Here, however, the 62nd District Court was not “deciding” the case, but rather the motion
before the 62nd District Court was for entry of a nunc pro tunc judgment, an issue over which
the 62nd District Court had sole jurisdiction. When a trial court correctly issues a judgment nunc
pro tunc, it takes action in conformity with, rather than contrary to, the original, final judgment.
See Daniels v. Comm’n for Lawyer Discipline, 142 S.W.3d 565, 572 (Tex. App.—Texarkana
2004, no pet.). For that reason, a trial court’s entry of a judgment nunc pro tunc does not reopen
the merits of the original case, nor can it. Rather, “[a] nunc pro tunc judgment, although signed
later, relates back to the date of the original judgment and is effective as of the earlier date.” Id.
at 573. Accordingly, the trial court did not err in entering the judgment nunc pro tunc without
first ruling on Father’s motion to transfer venue.

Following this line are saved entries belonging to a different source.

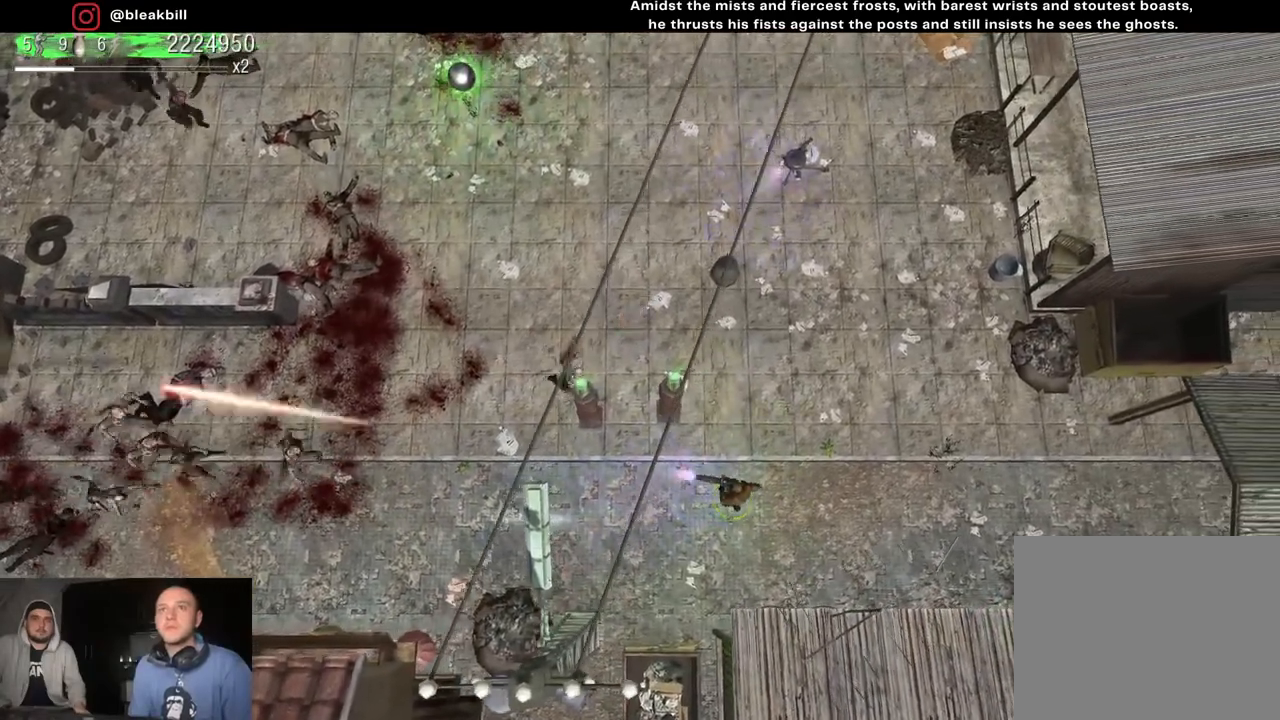
{"buttons": [], "left_stick": "right", "right_stick": "left", "events": []}
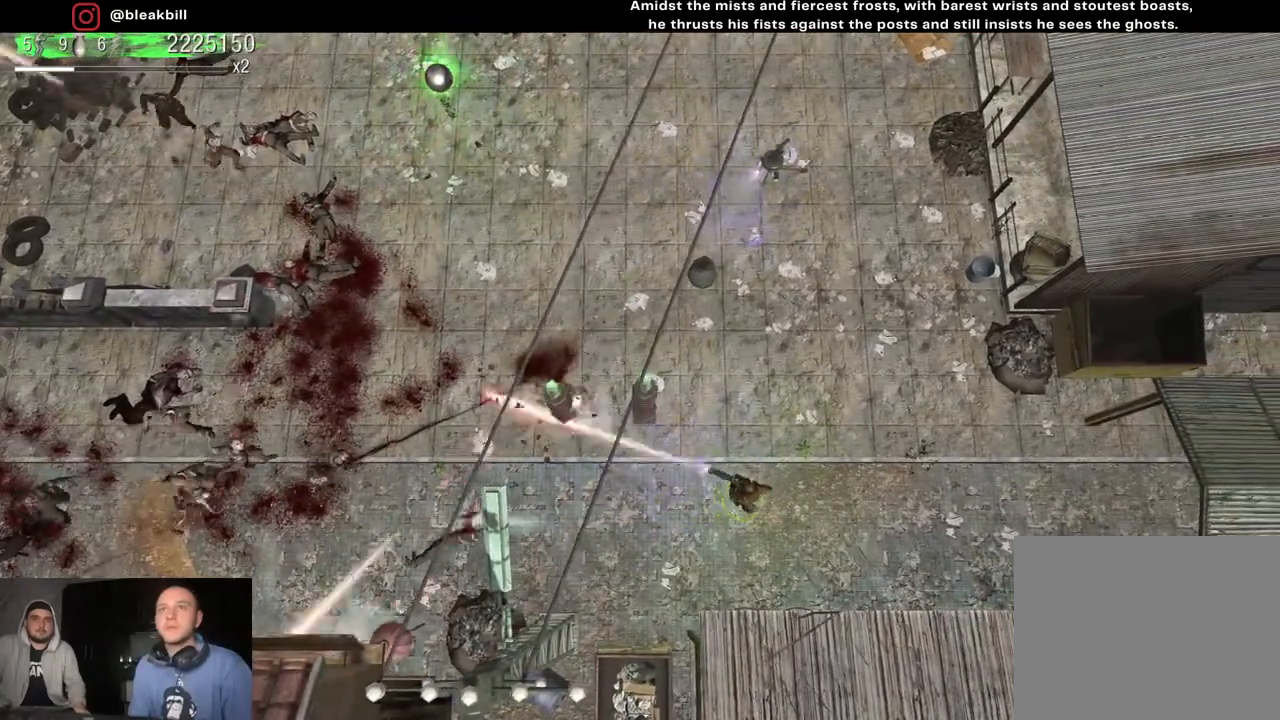
{"buttons": [], "left_stick": "right", "right_stick": "left", "events": []}
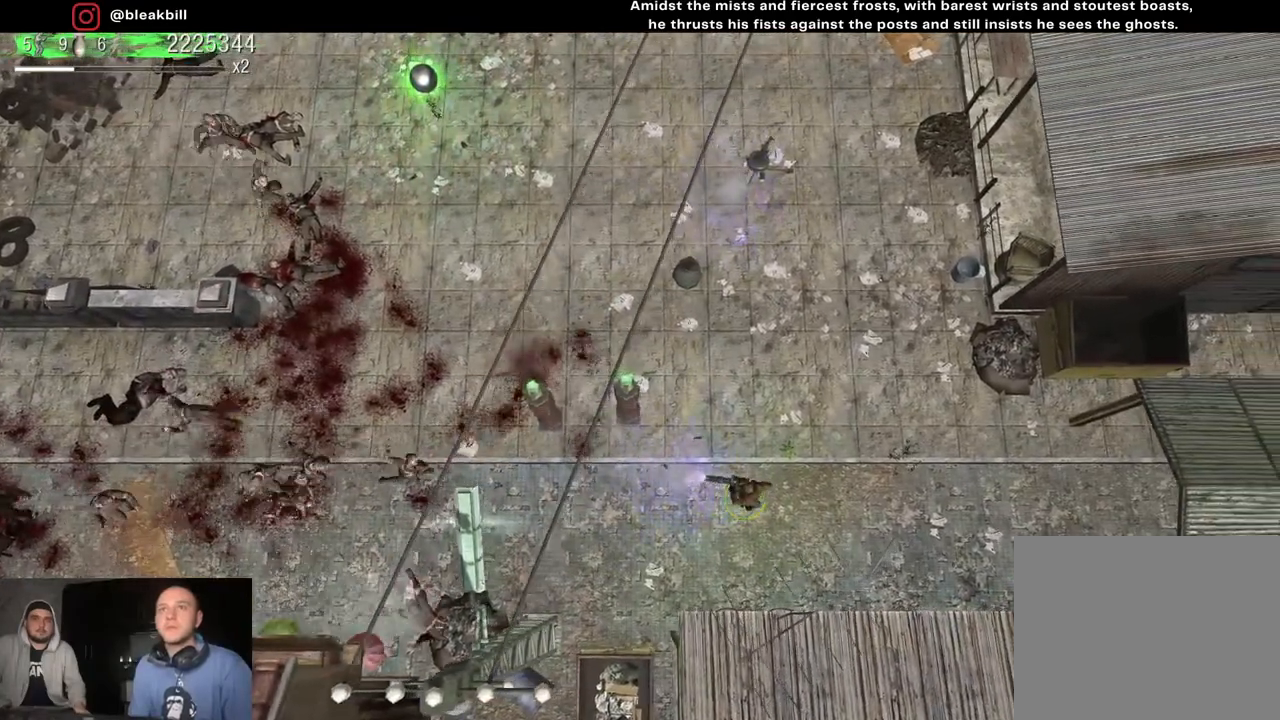
{"buttons": [], "left_stick": "up-right", "right_stick": "left", "events": [[183, "left_stick", "up-right"]]}
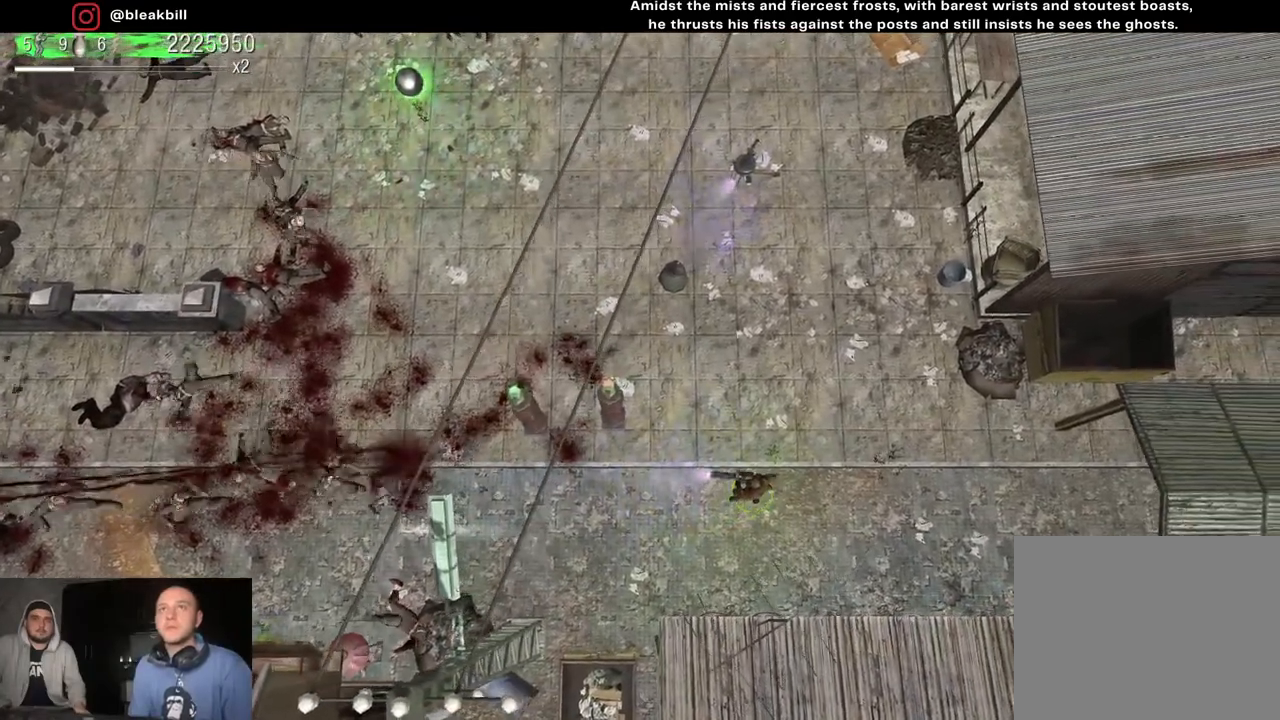
{"buttons": [], "left_stick": "up", "right_stick": "left", "events": [[500, "left_stick", "up"]]}
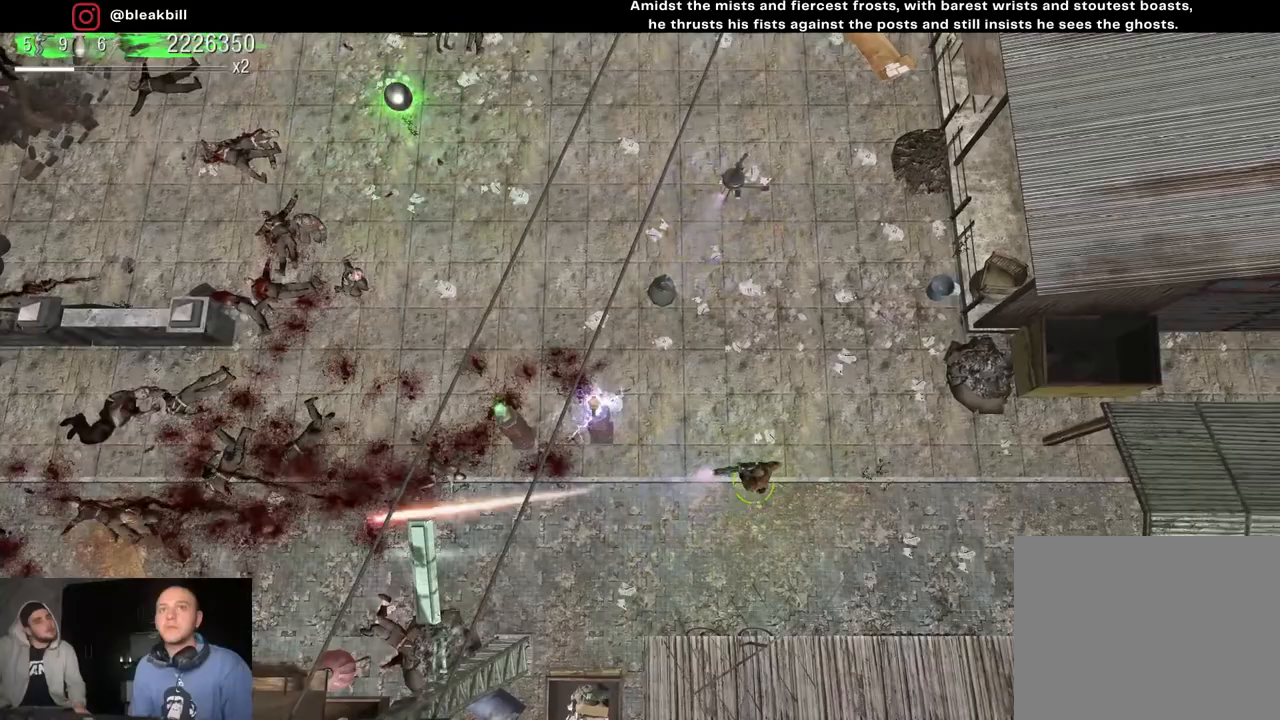
{"buttons": [], "left_stick": "up", "right_stick": "left", "events": []}
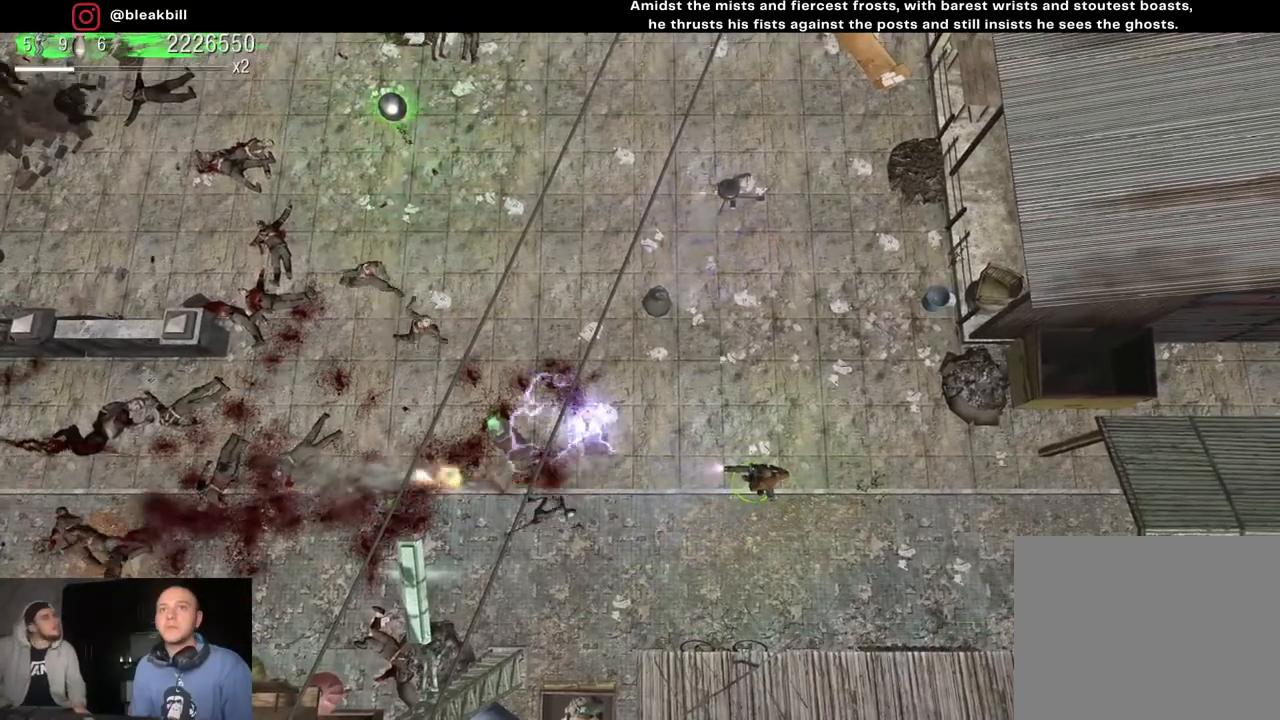
{"buttons": [], "left_stick": "right", "right_stick": "left", "events": [[17, "left_stick", "center"], [150, "left_stick", "right"]]}
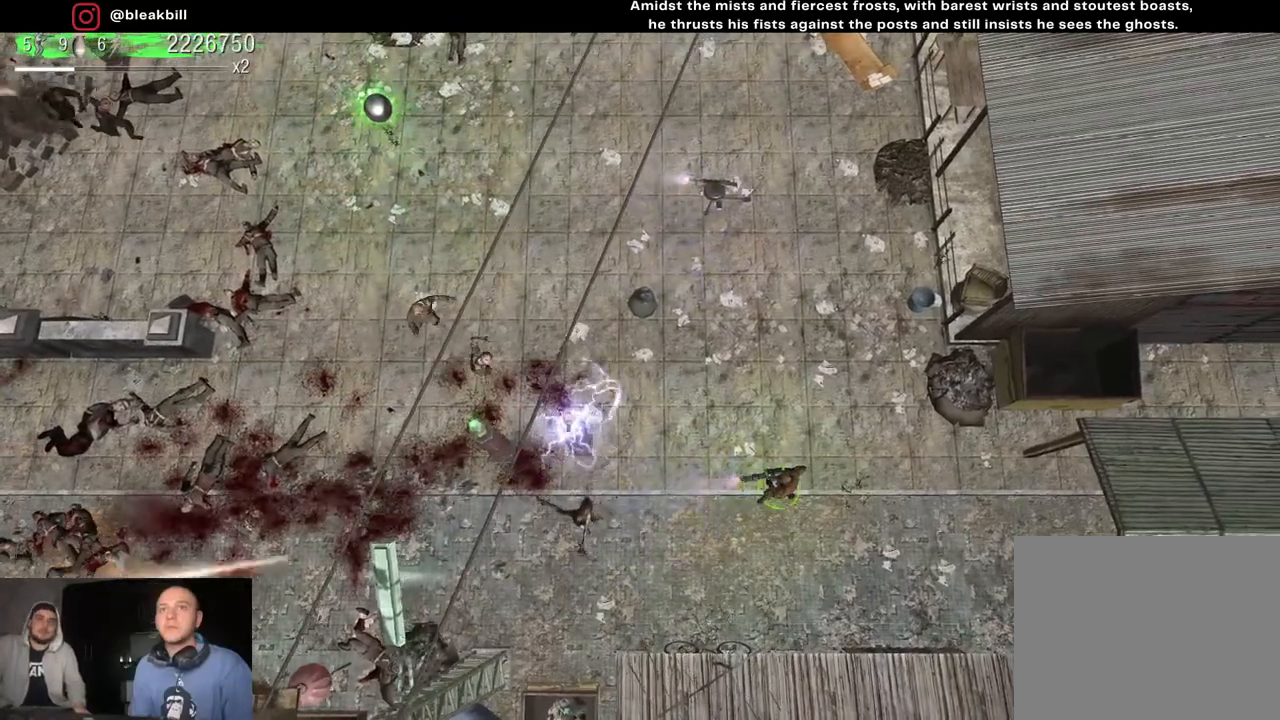
{"buttons": [], "left_stick": "left", "right_stick": "up-left", "events": [[150, "left_stick", "center"], [217, "left_stick", "left"], [233, "right_stick", "up-left"]]}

We, therefore, overrule Father’s third issue.
IV. Emancipation of the Child
In Father’s fourth and final issue, he argues that
an alternative reasonable solution to disposing of this appeal properly could also be to simply declare that all proceedings since the child has reached the age of majority are dismissed or otherwise vacated for lack of jurisdiction after the emancipation event, and to direct the trial court to close the case.
Father, however, presents no authority for such an argument, no caselaw or citations, and no
support for his argument. See TEX. R. APP. P. 38.1. Furthermore, Father does not address the
time limitations as set forth in the Texas Family Code, which grant the trial court jurisdiction
over contempt orders for failure to comply with child support for an additional two years after
the child becomes an adult and for an additional ten years after the child becomes an adult in 9 matters related to the amount of “child support, medical support, and dental support arrearages
and render cumulative money judgments for past-due child support, medical support, and dental
support.” See TEX. FAM. CODE ANN. § 157.005 (Supp.). As a result, we find that the issue is
inadequately briefed, and we decline to address it. See TEX. R. APP. P. 38.1(h); Manning v.
Johnson, 642 S.W.3d 871, 884–85 (Tex. App.—Texarkana 2021, no pet.). Accordingly, Father’s
fourth issue is overruled.
V. Conclusion
We affirm the judgment of the trial court.